As restrições devem ser da nossa própria consciência, da nossa própria competência,
porque quem sofre com os resultados da nossa incompetência ou da nossa inação somos
nós. Devemos de ter o direito de decidir como enfrentá-los. Eu acho que essa é uma
convicção que deve estar presente no coração dos sul-americanos. Caso contrário,
estaremos reduzidos a desempenhos extremamente medíocres, que não passam pela
vontade nem dos bancos que organizaram esse encontro, nem dos senhores que vieram
aqui passar três dias conosco, aceitar.
Na verdade, os projetos que são importantes devem ser financiados. E aí os
senhores me perguntarão: “está desconhecendo as restrições de natureza fiscal e
financeira?” Não, sou macro-economista e sei que, do ponto de vista do movimento global
das economias, essas restrições são vencidas, basicamente, pelo próprio processo
dinâmico de expansão e desenvolvimento econômico. Dito de outra maneira: se nós
tivermos coragem de levar à frente nossos sonhos, eles viram realidade e constróem
novas configurações. Se ficarmos intimidados, rigorosamente iremos a uma posição mais
secundária e mais marginal, e cada vez mais as restrições nos parecerão inibidoras.

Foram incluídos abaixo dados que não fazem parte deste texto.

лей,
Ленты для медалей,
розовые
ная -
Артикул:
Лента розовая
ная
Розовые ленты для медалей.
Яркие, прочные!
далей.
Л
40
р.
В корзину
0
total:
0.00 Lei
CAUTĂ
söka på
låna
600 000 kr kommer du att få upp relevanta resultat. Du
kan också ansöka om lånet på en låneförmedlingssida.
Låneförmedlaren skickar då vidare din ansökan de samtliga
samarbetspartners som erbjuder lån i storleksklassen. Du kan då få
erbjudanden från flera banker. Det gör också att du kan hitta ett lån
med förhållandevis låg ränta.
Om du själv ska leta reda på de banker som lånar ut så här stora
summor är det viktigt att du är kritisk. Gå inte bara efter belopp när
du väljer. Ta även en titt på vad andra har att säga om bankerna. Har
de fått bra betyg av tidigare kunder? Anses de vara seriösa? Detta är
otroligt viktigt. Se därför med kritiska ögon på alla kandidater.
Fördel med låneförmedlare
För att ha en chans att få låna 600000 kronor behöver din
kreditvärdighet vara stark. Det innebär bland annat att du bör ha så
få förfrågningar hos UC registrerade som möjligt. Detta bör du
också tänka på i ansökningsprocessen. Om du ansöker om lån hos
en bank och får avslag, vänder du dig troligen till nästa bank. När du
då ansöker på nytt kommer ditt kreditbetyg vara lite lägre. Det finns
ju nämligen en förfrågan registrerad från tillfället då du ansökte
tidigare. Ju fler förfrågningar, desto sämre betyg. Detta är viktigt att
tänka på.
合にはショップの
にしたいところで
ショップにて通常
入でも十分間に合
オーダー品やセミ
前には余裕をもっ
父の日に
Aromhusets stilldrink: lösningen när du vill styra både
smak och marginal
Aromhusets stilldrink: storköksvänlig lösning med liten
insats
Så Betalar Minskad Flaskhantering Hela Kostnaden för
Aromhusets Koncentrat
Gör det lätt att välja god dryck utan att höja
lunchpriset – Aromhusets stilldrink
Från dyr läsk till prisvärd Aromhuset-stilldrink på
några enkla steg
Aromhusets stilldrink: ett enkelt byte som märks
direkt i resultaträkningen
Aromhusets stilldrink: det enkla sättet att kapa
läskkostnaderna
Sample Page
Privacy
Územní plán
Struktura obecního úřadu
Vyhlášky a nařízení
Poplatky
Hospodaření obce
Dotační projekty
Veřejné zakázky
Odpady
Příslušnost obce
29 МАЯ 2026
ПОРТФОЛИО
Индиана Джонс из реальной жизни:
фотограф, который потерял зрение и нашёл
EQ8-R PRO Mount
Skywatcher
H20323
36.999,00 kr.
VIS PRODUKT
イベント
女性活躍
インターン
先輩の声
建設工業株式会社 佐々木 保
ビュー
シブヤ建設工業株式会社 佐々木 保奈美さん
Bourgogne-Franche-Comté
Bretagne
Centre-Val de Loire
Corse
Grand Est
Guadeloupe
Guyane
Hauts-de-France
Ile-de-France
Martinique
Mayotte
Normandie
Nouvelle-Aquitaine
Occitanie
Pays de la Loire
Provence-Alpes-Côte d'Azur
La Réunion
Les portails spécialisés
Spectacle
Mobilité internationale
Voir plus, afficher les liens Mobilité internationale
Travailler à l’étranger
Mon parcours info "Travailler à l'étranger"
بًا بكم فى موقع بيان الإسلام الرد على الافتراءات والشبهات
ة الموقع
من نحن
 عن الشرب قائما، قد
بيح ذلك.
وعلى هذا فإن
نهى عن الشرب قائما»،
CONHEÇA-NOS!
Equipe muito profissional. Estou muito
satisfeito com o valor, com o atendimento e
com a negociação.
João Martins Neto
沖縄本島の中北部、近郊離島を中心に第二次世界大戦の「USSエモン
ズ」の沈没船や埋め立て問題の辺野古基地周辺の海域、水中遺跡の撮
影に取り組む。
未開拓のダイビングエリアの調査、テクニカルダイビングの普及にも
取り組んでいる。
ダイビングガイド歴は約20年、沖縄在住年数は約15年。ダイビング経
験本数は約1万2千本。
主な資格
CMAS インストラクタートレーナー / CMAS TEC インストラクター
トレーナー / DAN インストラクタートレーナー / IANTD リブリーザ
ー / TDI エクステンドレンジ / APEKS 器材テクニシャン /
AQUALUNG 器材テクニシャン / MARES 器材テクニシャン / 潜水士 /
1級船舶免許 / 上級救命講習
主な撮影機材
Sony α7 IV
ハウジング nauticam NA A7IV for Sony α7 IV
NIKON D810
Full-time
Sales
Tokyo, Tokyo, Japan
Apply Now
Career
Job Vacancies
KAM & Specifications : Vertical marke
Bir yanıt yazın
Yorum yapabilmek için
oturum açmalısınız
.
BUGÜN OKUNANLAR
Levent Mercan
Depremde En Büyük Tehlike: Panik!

Este seminário termina, para mim, com uma dimensão muito, muito, muito forte de
afirmação da identidade do continente sul-americano. Que, antes do fim do ano, a maior
parte desses projetos já se estejam convertendo em consultas concretas a nossos dois
bancos, para que possamos abrir caminho a eles.
Agradeço imensamente a presença e a participação dos senhores. Muito obrigado.